Bill Hewitt, Grand Knight of the St. Henry Council, said the state council of the Knights has been coming to his church for two years.

“The state deputy, Mike McCusker, was attracted to the area, so he brought the council here last year to do their planning retreat for the fraternal year, and then they came back this year for a planning retreat. They’re staying at the Hale Springs Inn,” Mr. Hewitt said.

The inn is a “unique hotel,” he added.

“It has a lot of history dating back to the Civil War and even beyond. They’re able to reserve the whole hotel to themselves. Each of the rooms is time-period dated. The state deputies kind of fell in love with the Jackson Room, President Jackson. He came in here this past April, the Jackson Room was reserved, so he had to stay in the Johnson Room, Andrew Johnson, so he got to visit both presidents who have stayed there. The Rogan family who attends church here, their grandparents have a room there at the inn at Hale Springs. Their grandparents’ bedroom furniture furnishes that room. It’s just a nice historic facility.”

Mr. Hewitt said that “Rogersville is just full of history,” including Pressman’s Home, an early 1900s headquarters of the International Printing Pressmen and Assistants’ Union of North America. Marie Berry, wife of the union’s president, brought the Catholic faith to the Rogersville area.

Mr. Laufenberg at the dinner recalled his emotional speech upstairs.

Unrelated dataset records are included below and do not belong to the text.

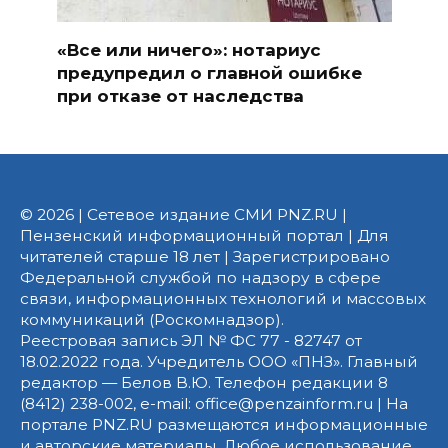
«Все или ничего»: нотариус
предупредил о главной ошибке
при отказе от наследства
© 2026 | Сетевое издание СМИ PNZ.RU |
Пензенский информационный портал | Для
читателей старше 18 лет | Зарегистрировано
Федеральной службой по надзору в сфере
связи, информационных технологий и массовых
коммуникаций (Роскомнадзор).
Реестровая запись ЭЛ № ФС 77 - 82747 от
18.02.2022 года. Учредитель ООО «ПНЗ». Главный
редактор — Белов В.Ю. Телефон редакции 8
(8412) 238-002, e-mail: office@penzainform.ru | На
портале PNZ.RU размещаются информационные
и авторские материалы. Любое использование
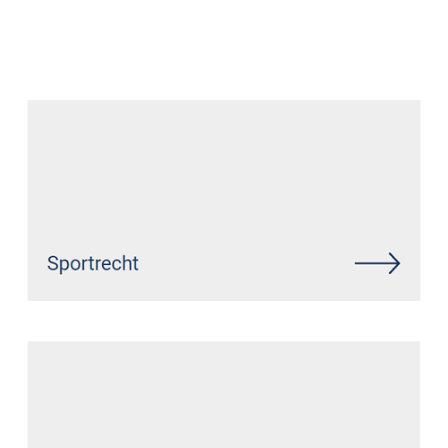
Datenschutz Anwalt
Service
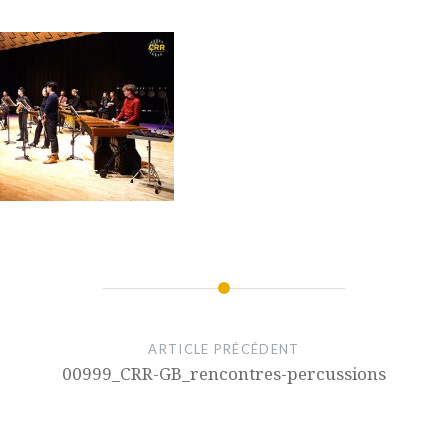
ARTICLE PRÉCÉDENT
00999_CRR-GB_rencontres-percussions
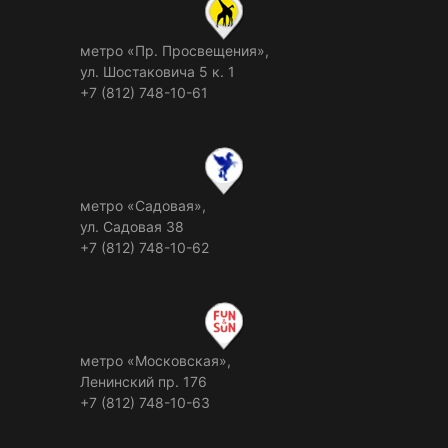
метро «Пр. Просвещения»,
ул. Шостаковича 5 к. 1
+7 (812) 748-10-61
метро «Садовая»,
ул. Садовая 38
+7 (812) 748-10-62
метро «Московская»,
Ленинский пр. 176
+7 (812) 748-10-63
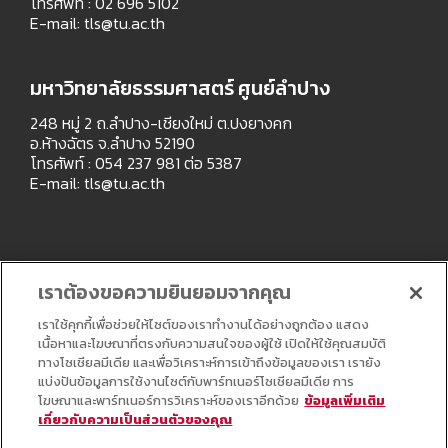
โทรศัพท์ : 02 696 5102
E-mail:
tls@tu.ac.th
มหาวิทยาลัยธรรมศาสตร์ ศูนย์ลำปาง
248 หมู่ 2 ถ.ลำปาง-เชียงใหม่ ต.ปงยางคก
อ.ห้างฉัตร จ.ลำปาง 52190
โทรศัพท์ : 054 237 981 ต่อ 5387
E-mail:
tls@tu.ac.th
เราต้องขอความยินยอมจากคุณ
เราใช้คุกกี้เพื่อช่วยให้ไซต์ของเราทำงานได้อย่างถูกต้อง แสดง
เนื้อหาและโฆษณาที่ตรงกับความสนใจของผู้ใช้ เปิดให้ใช้คุณสมบัติ
ทางโซเชียลมีเดีย และเพื่อวิเคราะห์การเข้าถึงข้อมูลของเรา เรายัง
แบ่งปันข้อมูลการใช้งานไซต์กับพาร์ทเนอร์โซเชียลมีเดีย การ
โฆษณาและพาร์ทเนอร์การวิเคราะห์ของเราอีกด้วย
ข้อมูลเพิ่มเติม
เกี่ยวกับความเป็นส่วนตัวของคุณ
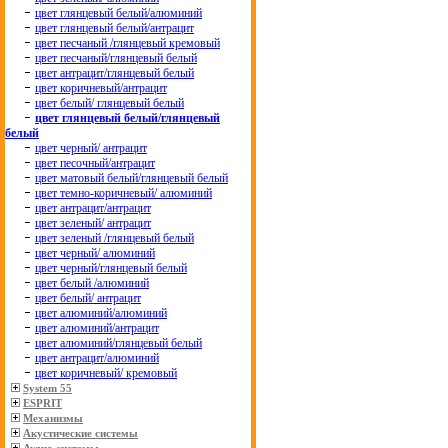
цвет глянцевый белый/алюминий
цвет глянцевый белый/антрацит
цвет песчаный /глянцевый кремовый
цвет песчаный/глянцевый белый
цвет антрацит/глянцевый белый
цвет коричневый/антрацит
цвет белый/ глянцевый белый
цвет глянцевый белый/глянцевый
белый
цвет черный/ антрацит
цвет песочный/антрацит
цвет матовый белый/глянцевый белый
цвет темно-коричневый/ алюминий
цвет антрацит/антрацит
цвет зеленый/ антрацит
цвет зеленый /глянцевый белый
цвет черный/ алюминий
цвет черный/глянцевый белый
цвет белый /алюминий
цвет белый/ антрацит
цвет алюминий/алюминий
цвет алюминий/антрацит
цвет алюминий/глянцевый белый
цвет антрацит/алюминий
цвет коричневый/ кремовый
System 55
ESPRIT
Механизмы
Акустические системы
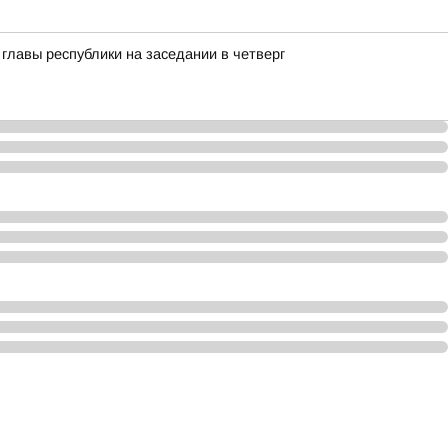
лавы республики на заседании в четверг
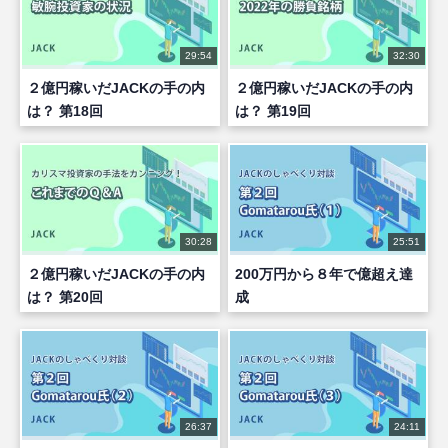
29:54
32:30
２億円稼いだJACKの手の内
２億円稼いだJACKの手の内
は？ 第18回
は？ 第19回
30:28
25:51
２億円稼いだJACKの手の内
200万円から８年で億超え達
は？ 第20回
成
26:37
24:11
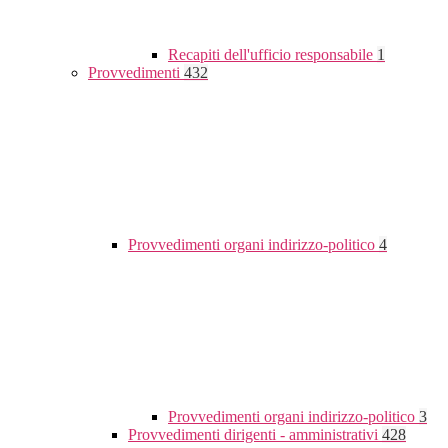
Recapiti dell'ufficio responsabile
1
Provvedimenti
432
Provvedimenti organi indirizzo-politico
4
Provvedimenti organi indirizzo-politico
3
Provvedimenti dirigenti - amministrativi
428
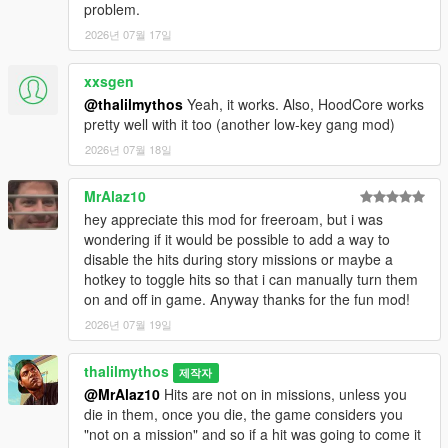
problem.
2026년 07월 17일
xxsgen
@thalilmythos
Yeah, it works. Also, HoodCore works
pretty well with it too (another low-key gang mod)
2026년 07월 18일
MrAlaz10
hey appreciate this mod for freeroam, but i was
wondering if it would be possible to add a way to
disable the hits during story missions or maybe a
hotkey to toggle hits so that i can manually turn them
on and off in game. Anyway thanks for the fun mod!
2026년 07월 19일
thalilmythos
제작자
@MrAlaz10
Hits are not on in missions, unless you
die in them, once you die, the game considers you
"not on a mission" and so if a hit was going to come it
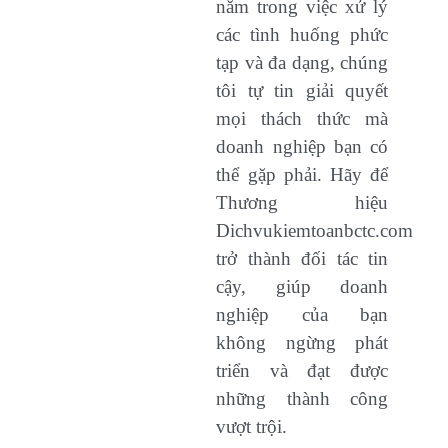
năm trong việc xử lý
các tình huống phức
tạp và đa dạng, chúng
tôi tự tin giải quyết
mọi thách thức mà
doanh nghiệp bạn có
thể gặp phải. Hãy để
Thương hiệu
Dichvukiemtoanbctc.com
trở thành đối tác tin
cậy, giúp doanh
nghiệp của bạn
không ngừng phát
triển và đạt được
những thành công
vượt trội.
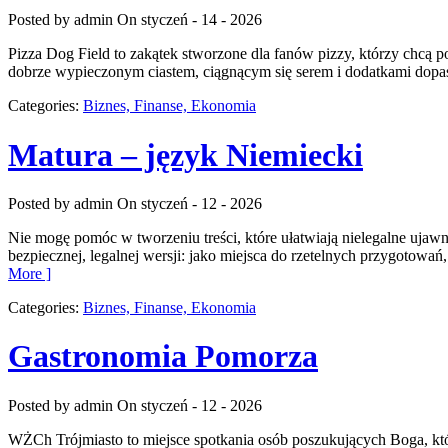
Posted by admin
On styczeń - 14 - 2026
Pizza Dog Field to zakątek stworzone dla fanów pizzy, którzy chcą p
dobrze wypieczonym ciastem, ciągnącym się serem i dodatkami dopa
Categories:
Biznes, Finanse, Ekonomia
Matura – język Niemiecki
Posted by admin
On styczeń - 12 - 2026
Nie mogę pomóc w tworzeniu treści, które ułatwiają nielegalne uja
bezpiecznej, legalnej wersji: jako miejsca do rzetelnych przygot
More ]
Categories:
Biznes, Finanse, Ekonomia
Gastronomia Pomorza
Posted by admin
On styczeń - 12 - 2026
WŻCh Trójmiasto to miejsce spotkania osób poszukujących Boga, któr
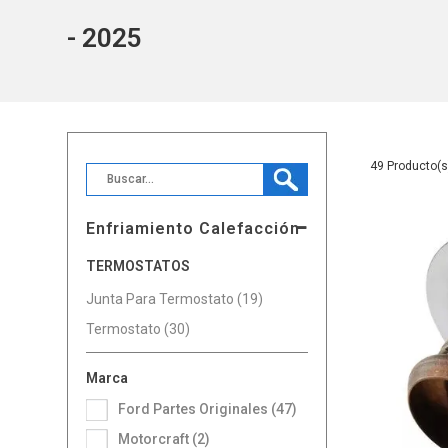
- 2025
49
Enfriamiento Calefacción
TERMOSTATOS
Junta Para Termostato (19)
Termostato (30)
Marca
Ford Partes Originales (47)
Motorcraft (2)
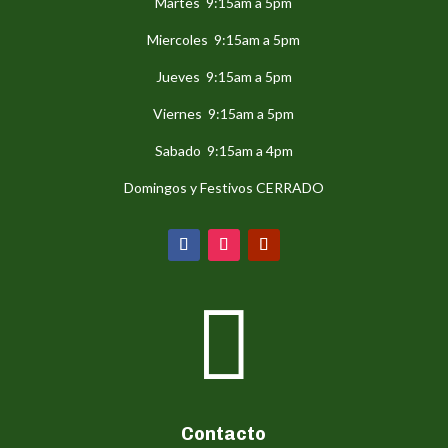
Martes 9:15am a 5pm
Miercoles 9:15am a 5pm
Jueves 9:15am a 5pm
Viernes 9:15am a 5pm
Sabado 9:15am a 4pm
Domingos y Festivos CERRADO

Contacto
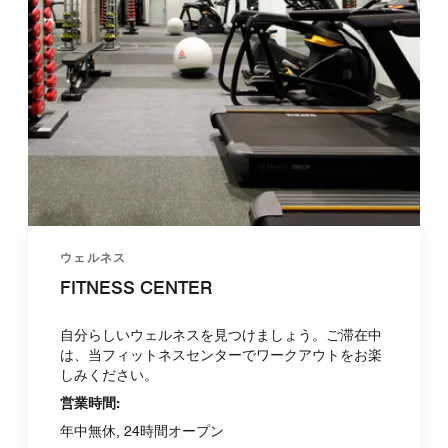
ウェルネス
FITNESS CENTER
自分らしいウェルネスを見つけましょう。ご滞在中
は、当フィットネスセンターでワークアウトをお楽
しみください。
営業時間:
年中無休, 24時間オープン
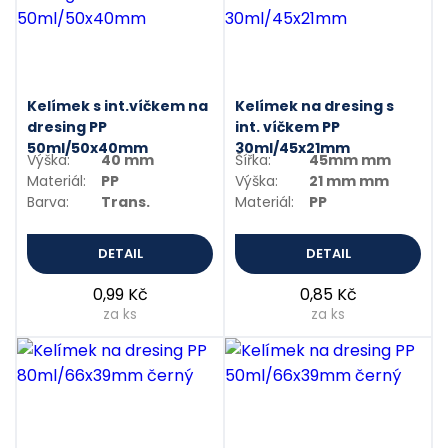
Kelímek s int.víčkem na
Kelímek na dresing s
dresing PP
int. víčkem PP
50ml/50x40mm
30ml/45x21mm
Výška:
40 mm
Šířka:
45mm mm
Materiál:
PP
Výška:
21 mm mm
Barva:
Trans.
Materiál:
PP
DETAIL
DETAIL
0,99 Kč
0,85 Kč
za ks
za ks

“I’m nervous but excited. I share with people: we started the journey about four years ago that we [the state council] were going to become an order of Catholic gentlemen on a journey to strengthen our faith, strengthen our Church, strengthen our parishes, be the right hand of our parish priests, and be on a mission to get to heaven. I’m excited about continuing the journey. I’m nervous because I just am,” he said.

Mr. Laufenberg noted that the Knights order began in the 1880s in the basement of St. Mary Church in New Haven, Conn., and that the newly installed Tennessee Knights officers were having dinner in a church basement at St. Henry.

“I have a hard act to follow with Michael and with [immediate past state deputy] Tracy [Staller]. He’s the one that started this. He said, ‘We have to go back to how the Knights of Columbus were started.’ Parish priests, Irish immigrants at that time were being persecuted. If somebody died, they had nothing left, they had no one to care for them. And oh, by the way, they started in the basement of a church, St. Mary’s. And if you look at it, we’re in the basement of a church, with a bunch of Catholic men, caring about our family, caring about our faith, and trying to get to heaven. That’s what we do. That’s what we’re going to do.”